Seyyah Dersim’de soykırıma uğramış bir coğrafyanın çocuğudur. Paris’teki en yakın arkadaşı Robert de Yahudi bir ailenin çocuğudur. Hiç farkına varmadan yollarının kesişmesi ve ilerleyen zaman içinde birbirilerinin yaralarına bakmaları romandaki kurgu değil gerçektir. Acı, acıyı oradan tanıyor evet. Ama Robert aydınlığa kavuşmuşken, Seyyah, cılız bir ışıktır. Çünkü Hüseyin Ayrılmaz’ın dediği gibi, acılarıyla hala yüzleşememiştir.
“Ey dağların ve tepelerin tanrısı Arni, yurt ve toprak tanrısı Ebani, suların ve denizlerin tanrısı Suinini” diye bir Mezopotamya duası okuyor Sose. Böylesi kadim dualara sadece rüyalar mı çağırıyor bizi artık? Nil, bu rüyaları için şimdi ne derdi acaba bilmiyorum ama sen ne dersin?

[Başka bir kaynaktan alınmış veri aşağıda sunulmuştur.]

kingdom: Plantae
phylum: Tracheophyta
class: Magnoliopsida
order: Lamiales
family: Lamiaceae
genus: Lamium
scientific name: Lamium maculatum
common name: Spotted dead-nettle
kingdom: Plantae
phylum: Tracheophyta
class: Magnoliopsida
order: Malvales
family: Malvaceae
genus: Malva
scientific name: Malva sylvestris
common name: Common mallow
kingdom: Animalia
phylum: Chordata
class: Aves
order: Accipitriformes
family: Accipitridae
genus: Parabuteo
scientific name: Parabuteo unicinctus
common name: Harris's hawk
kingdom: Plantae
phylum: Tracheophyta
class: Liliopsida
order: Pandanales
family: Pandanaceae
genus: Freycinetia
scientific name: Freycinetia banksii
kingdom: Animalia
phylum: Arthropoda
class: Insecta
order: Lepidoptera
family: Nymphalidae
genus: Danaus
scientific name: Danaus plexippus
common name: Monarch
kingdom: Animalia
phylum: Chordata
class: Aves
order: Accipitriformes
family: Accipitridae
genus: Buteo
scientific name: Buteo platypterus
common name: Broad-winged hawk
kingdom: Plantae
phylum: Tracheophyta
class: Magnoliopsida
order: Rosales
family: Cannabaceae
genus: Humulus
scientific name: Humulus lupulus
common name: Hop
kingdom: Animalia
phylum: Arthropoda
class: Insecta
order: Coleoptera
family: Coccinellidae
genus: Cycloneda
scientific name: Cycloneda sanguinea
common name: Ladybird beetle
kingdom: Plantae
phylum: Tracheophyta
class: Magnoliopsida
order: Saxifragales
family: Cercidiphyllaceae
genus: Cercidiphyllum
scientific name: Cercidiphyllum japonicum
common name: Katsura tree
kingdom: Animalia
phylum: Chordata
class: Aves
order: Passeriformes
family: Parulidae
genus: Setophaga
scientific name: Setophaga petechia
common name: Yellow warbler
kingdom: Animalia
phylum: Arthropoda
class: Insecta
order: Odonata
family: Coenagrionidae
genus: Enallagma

Nil gerçek ve bana göre olağanüstü bir karakterdir. Bu romanın hikâyesini Nil’in rüyasından geçirip, ona çektirdiğim acılar için kendisinden özür dilerim. Beni bağışlar mı bilmem. Ömürce gönüllü bir hayranı kalacağıma dair ona tarihi bir yük yükledim. Ama Sose’in yani Nil’in babaannesinin diline sürdüğüm duayı, hafızanın ve sesin önemini vurgulamak için kurguladım. Sürgünde yaşayan Hasan Sağlam ile bir sohbetimizde bana şöyle demişti. ’Amcam her sabah kalkıp Munzur Dağları’na bakıp ‘Ya Seydu Seyduna’ diye dua ediyordu. Hasan Sabbah’ın hayatını didik didik ettiğim zamanlarda o ses gelip yanı başımda durdu. Benzer sesleri benim de duyduğumu anımsadım. Nil rüyaları için ne der bende bilmiyorum ama, Sose’de bir Clara Zetkin bakışı vardı, bunu çok net anımsıyorum.
“Ayın, dağların eteklerine sığınmış kavminin tanrısı olduğunu” söylemişsin. Dağ halkı diyorsun romanında, kavmin için. Kavmin, yani o dağ halkı için ne dersin? Ya da ay hala o ay mı? Kavramlar da anlamını yitirebiliyor zamanla…
Güneş ışığının ilk gördüğü taşı öpenlerin bir duası vardı; önce komşularına, sonra börtü böceğe ve ondan sonra çocuklarının rızkını isteyen bir topluluğa aidim ben. Eğer zamanı biraz geri alırsak görülür ki, Alevilerin yaşadığı coğrafya hep dağlara yaslanır. Bu onların hayatta kalama güdülerinden kaynaklanıyor. Kavramlar zamanla anlamını yitirebilir ama ay ve güneş anlamını yitirdiğinde zaten hayat denilen kavram da yok olacaktır. Kim bilir belki Nil’in dediği gibi, Hiç’lik orada somutlaşacaktır.